This tutorial is designed to get you up and running on Spiedie as quickly as possible. You should be able to run simple programs on the Spiedie cluster by the end of this guide.
Things covered in this guide:
Requirements to complete the guide:
- A Spiedie user account and password
- Computer connected to the internet
- SSL VPN (Pulse) (if not connected to the school internet)
- Familairty with programming and basic command line experience
Log in
After acquiring your username and password, you should be able to log in to the Spiedie cluster following the steps listed here.
You will be logged in at your home directory. You can add modules and quickly prototype the code you with to run here. You should note run any lengthy programs in the log in node as it may cause disruptions for other users. You should only run programs using srun and sbatch, which will be explained these tutorials.
Once logged in you can create a new directory by running
mkdir quick_start
This will create a new directory called quick_start in your Home directory. You can quickly verify by typing
ls
Which will list all the files and directories in your Home directory.
Transfer files to Cluster
Before we go further, download the python script we will be running.

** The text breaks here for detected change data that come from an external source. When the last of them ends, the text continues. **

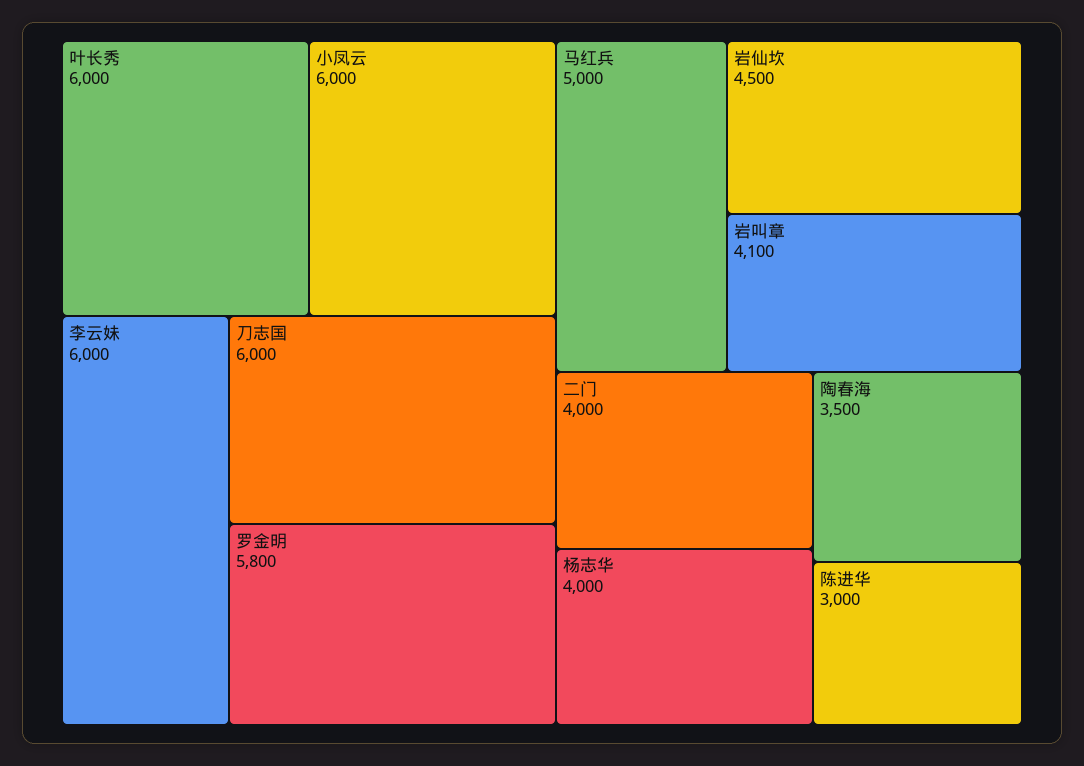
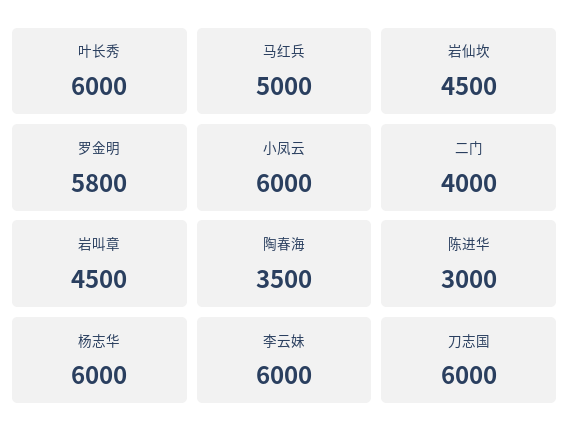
  {
    "叶长秀": 6000,
    "小凤云": 6000,
    "李云妹": 6000,
    "刀志国": 6000,
    "罗金明": 5800,
    "马红兵": 5000,
    "岩仙坎": 4500,
-   "岩叫章": 4100,
+   "岩叫章": 4500,
    "二门": 4000,
-   "杨志华": 4000,
+   "杨志华": 6000,
    "陶春海": 3500,
    "陈进华": 3000
  }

There are various ways to transfer data to and from cluster.
In this example we will be using SCP to transfer the data from our local machine to the quick_start directory located on the Spiedie server.
On your terminal or command prompt go to the directory of the downloaded python script and run
scp quick_start.py username@spiedie.binghamton.edu:quick_start/
replace username with your username and fill in your password when prompted. This should place the quick_start.py file on the quick_start directory on Spiedie.

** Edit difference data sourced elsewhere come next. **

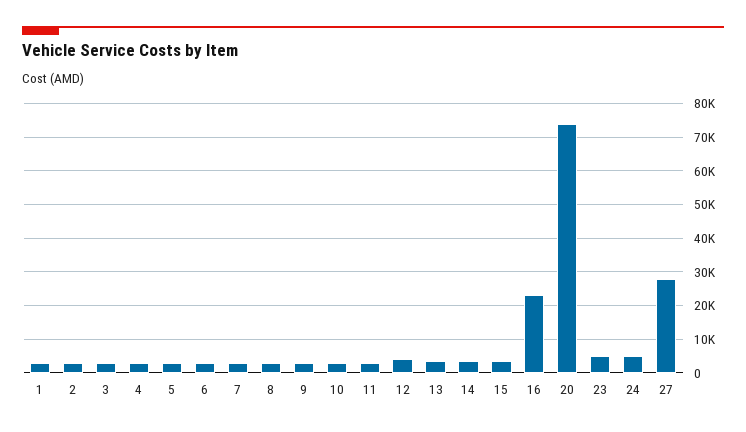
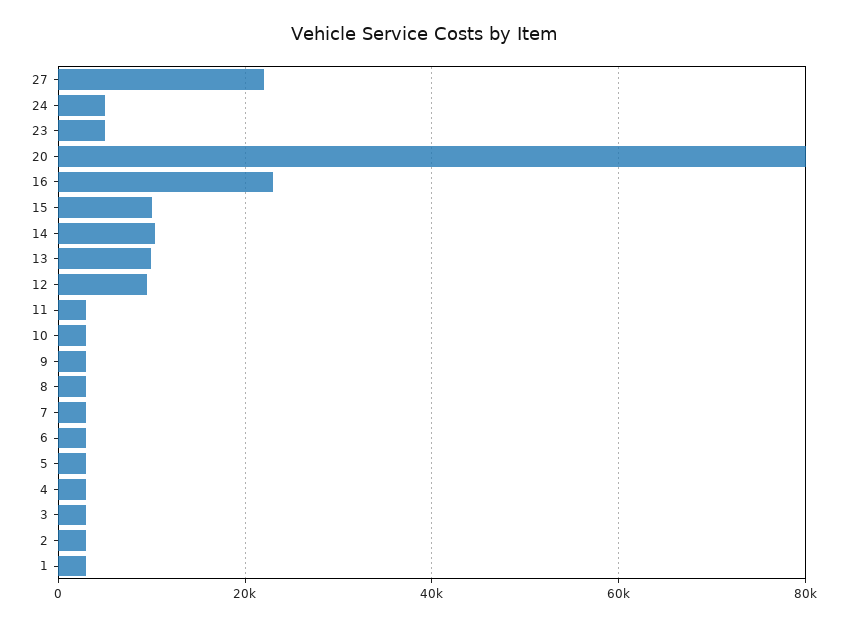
  {
    "1": 4000,
    "2": 4000,
    "3": 4000,
    "4": 4000,
    "5": 4000,
    "6": 4000,
    "7": 4000,
    "8": 4000,
    "9": 4000,
    "10": 4000,
    "11": 4000,
-   "12": 4000,
+   "12": 10000,
-   "13": 4000,
+   "13": 10000,
-   "14": 4000,
+   "14": 10000,
-   "15": 4000,
+   "15": 10000,
    "16": 24000,
-   "20": 74000,
+   "20": 80000,
    "23": 6000,
    "24": 6000,
-   "27": 28000
+   "27": 22000
  }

To verify the transfer, go back to your logged in session and run
cd quick_start
ls
You should see the python file listed on your screen.
Run the program
Since this is a small prototype program we believe will finish quickly, we will run it interactively using srun. For larger programs we usually need to write a batch script and use sbatch. Running more complex jobs and srun and sbatch are covered here and here
Go back to your logged in Spiedie session and make sure you are on the directory of the qiuck_start.py.
We will interactively run the quick_start.py on Spiedie by using the srun command. srun will submit our job to the SLURM queue to be allocated, and the output will be printed to the terminal.
You should familiarize with the different partitions and compute capabilities of Spiedie, as different partitions may be more well suited depending on the task.
You can get a quick overview of the cluster by running
sinfo
We’ll be using the quick partition as it is used mostly for rapid prototyping. You’ll notice quick has a time cutoff of 10 minutes, so jobs are atuomatically cleared after 10 minutes. This makes sure we don’t have to wait too long for allocation.
Before we ask for allocation on the cluster, we can check how busy the system is by running
squeue
This will list all jobs currently running and waiting to be allocated. You can learn more about how SLURM priorities work here
Let’s run the quick_start.py program. Run
srun --partition=quick python3 quick_start.py 1>quick_start.log 2>quick_start_error.log &
This will send your job to the SLURM daemon to be allocated and then run on a quick partition node. We have chosen to use default parameters for srun such number of nodes (1) and number of tasks (1) and number of CPU’s (1).
We have directed the outputs of the program to the quick_start.log and quick_start_error.log and retained the control of the terminal.
You can see a full explanation of the shell command here
Checking job status
Since we retained the control of the terminal we can check the allocation status of the job by running
squeue -u username
Replace username with your user name and you should see your job listed as either pending or active and on which node it has been allocated to.
You can also check your account status using
sacct
Click here for a list of other basic SLURM commands.
Once the program has finished running, you can view the output by running
cat quick_start.log
And check for any error messages using
cat quick_start_error.log